# What a mess...



## MarriedVeryConfused (Mar 13, 2015)

My head is in an absolute mess. Without going into tons of detail, we've been together 10 years, married for 7 months - and I haven't been a happy person in myself now for a good 3 - 4 years.

Our relationship has a lot of unresolved issues that bother me massively like the fact she has only initiated sex twice in 10 years, the fact she will not let me meet anyone from work when she's worked there for 6 years, and the fact I just feel she's selfish and doesn't give a damn about my needs. She has promised the sex thing would change (it hasn't), and she says people at work just don't bring other halves along. She says she is an honest person not a liar and not a cheat, but I just don't buy it, something isn't right. 

What do you when you're on such a knife edge that any little argument turns into a blazing row, she runs off crying, old arguments are formed and it's just a complete mess. For my own sanity I don't think i can go on anymore, is there a way back or is it best just to call it quits?


----------



## ReidWright (May 15, 2014)

MarriedVeryConfused said:


> we've been together 10 years, married for 7 months - and I haven't been a happy person in myself now for a good 3 - 4 years.


yeah, a marriage license doesn't automatically fix a relationship. too late now.



MarriedVeryConfused said:


> She says she is an honest person not a liar and not a cheat, but I just don't buy it, something isn't right.


what red flags are you seeing? late nights out without you? does she guard her cell phone? lots of calls or texts to someone?


----------



## Married but Happy (Aug 13, 2013)

Even going by what little you posted, I think you should not have married. It's not too late to undo the mistake - so just get a divorce (or an annulment if possible) and move on. It sounds like the two of you really aren't compatible, so stop trying to force it to work.


----------



## askari (Jun 21, 2012)

I was going to say the same as MbutH above.....I think you've probably realised that marrying was, in hindsight, not the right thing to do.

But its done. Now you need to move forwards.

I'm assuming the marriage has been consumated - in some religions an unconsumated marriage isn't a marriage.

If it was consumated I hope you wore (and continue to wear) one of those rubbery things on your pecker because the LAST thing you want are children.
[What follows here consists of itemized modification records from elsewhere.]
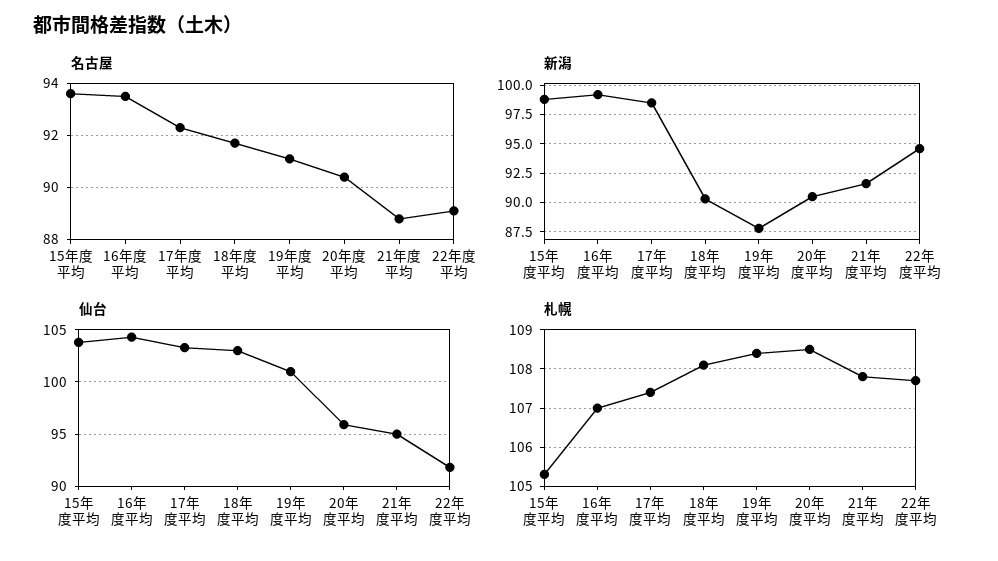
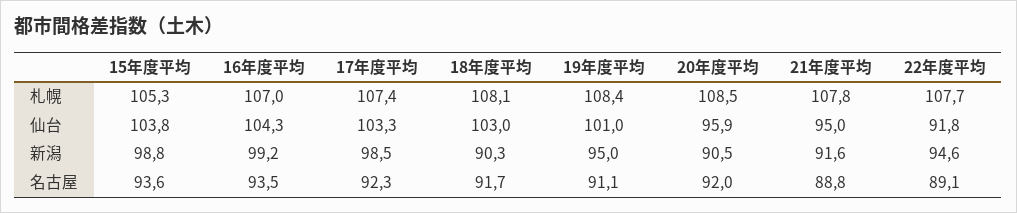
名古屋, 20年度平均: 90.5 -> 92
新潟, 19年度平均: 87.5 -> 95

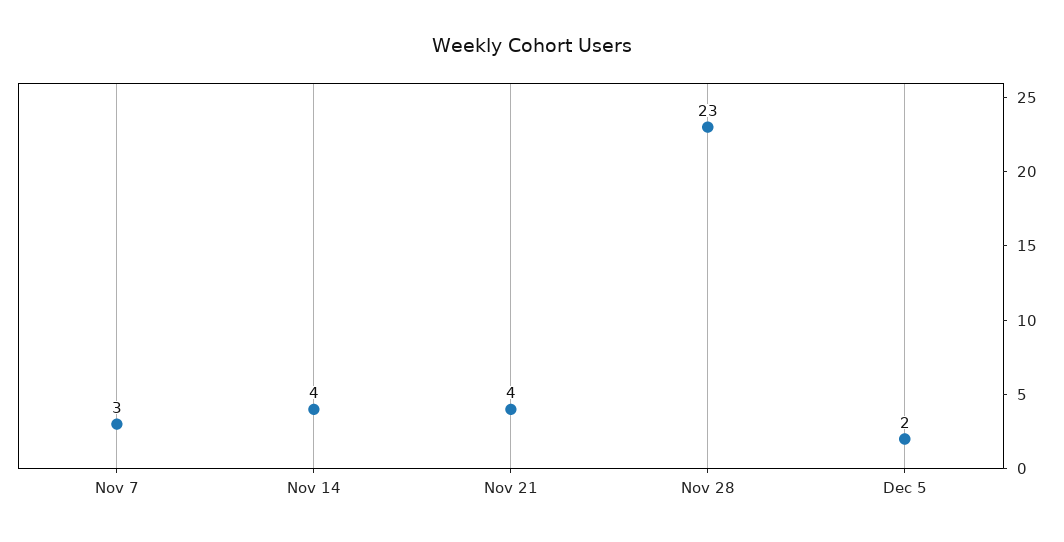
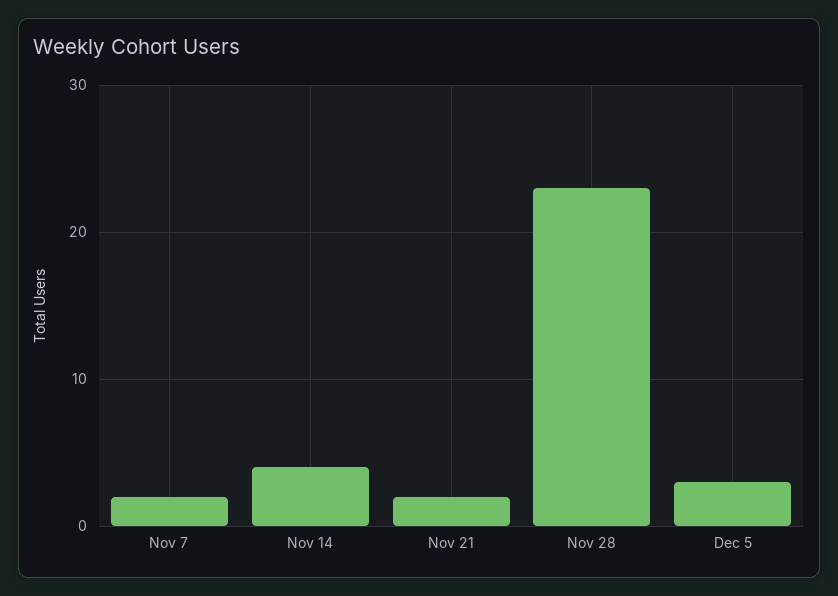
Nov 7: 3 -> 2
Nov 21: 4 -> 2
Dec 5: 2 -> 3

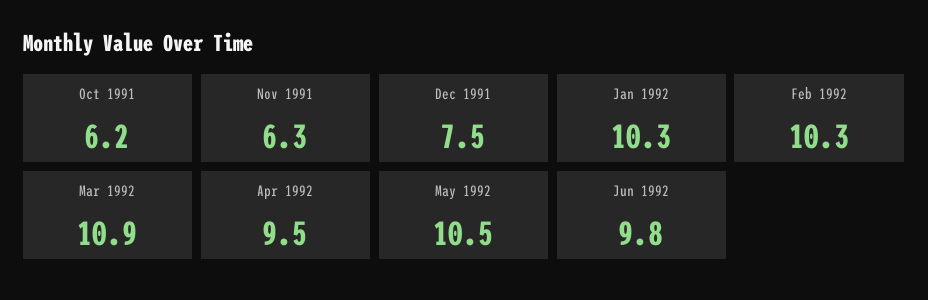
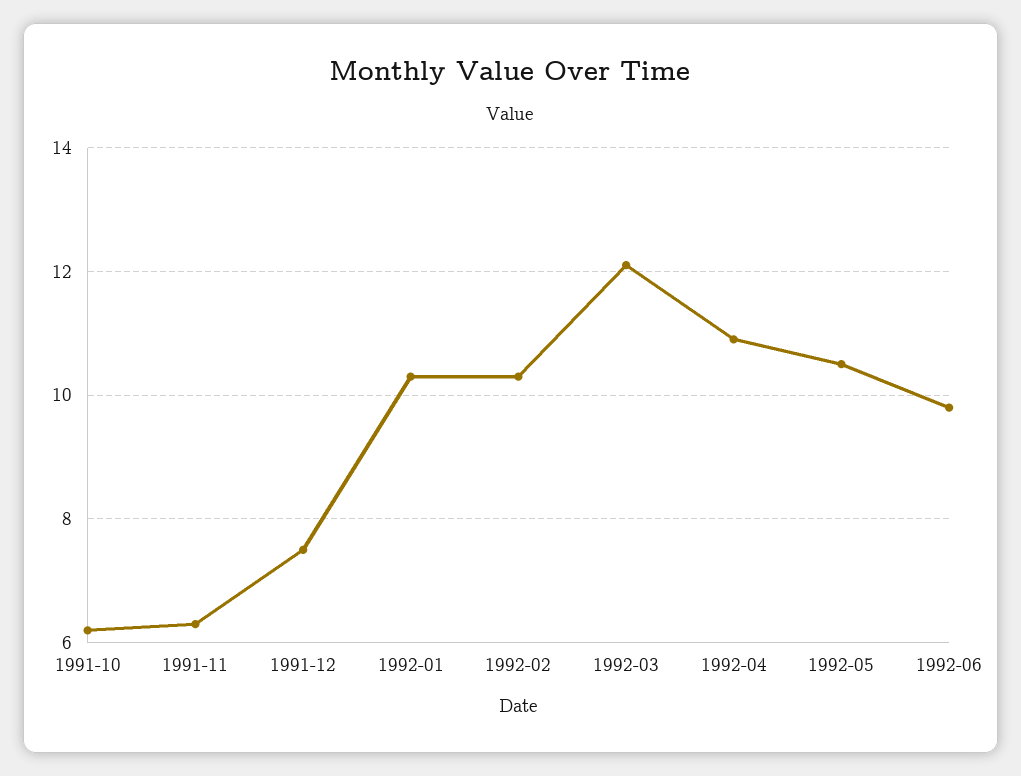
Mar 1992: 10.9 -> 12
Apr 1992: 9.5 -> 11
YOU have to decide what YOU want to do. Do you really want to give it a go? In which case you have to have a very serious talk with her and she also has to be 100% in wanting to make it work.

If you, her or indeed both of you decide to call it a day (and it sounds as if you do) get on with it making it quick.


----------



## badsanta (Oct 13, 2014)

I notice you talk a lot about her work, so let me assume a few things to fill in the gaps.


You do not work
She is a doctor
She cries easily because she under an extreme amount of stress at work saving lives and just expects you to hold it together and be emotionally stable when she comes home from a long day
Even though she does not initiate sex, she expects you to initiate and is sexually receptive to you all the time.


ummmm.... It is not as bad as you think. Hang in there bro!


----------